- Задание
Перепишите без изменений строки, начиная со строки, в которой есть «apt-get update -y», и до самого конца записей, включая обе границы.

- Записи к заданию

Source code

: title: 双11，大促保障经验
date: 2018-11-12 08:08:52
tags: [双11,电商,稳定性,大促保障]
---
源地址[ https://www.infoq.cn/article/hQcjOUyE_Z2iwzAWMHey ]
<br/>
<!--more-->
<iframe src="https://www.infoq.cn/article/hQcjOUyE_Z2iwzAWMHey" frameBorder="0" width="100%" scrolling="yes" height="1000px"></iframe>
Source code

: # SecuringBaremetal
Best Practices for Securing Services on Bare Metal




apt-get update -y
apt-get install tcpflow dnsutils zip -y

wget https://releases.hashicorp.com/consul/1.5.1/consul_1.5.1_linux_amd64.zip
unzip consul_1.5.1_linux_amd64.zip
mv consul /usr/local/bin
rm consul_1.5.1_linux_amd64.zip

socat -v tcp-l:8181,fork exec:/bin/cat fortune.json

- Решение задания
apt-get update -y
apt-get install tcpflow dnsutils zip -y

wget https://releases.hashicorp.com/consul/1.5.1/consul_1.5.1_linux_amd64.zip
unzip consul_1.5.1_linux_amd64.zip
mv consul /usr/local/bin
rm consul_1.5.1_linux_amd64.zip

socat -v tcp-l:8181,fork exec:/bin/cat fortune.json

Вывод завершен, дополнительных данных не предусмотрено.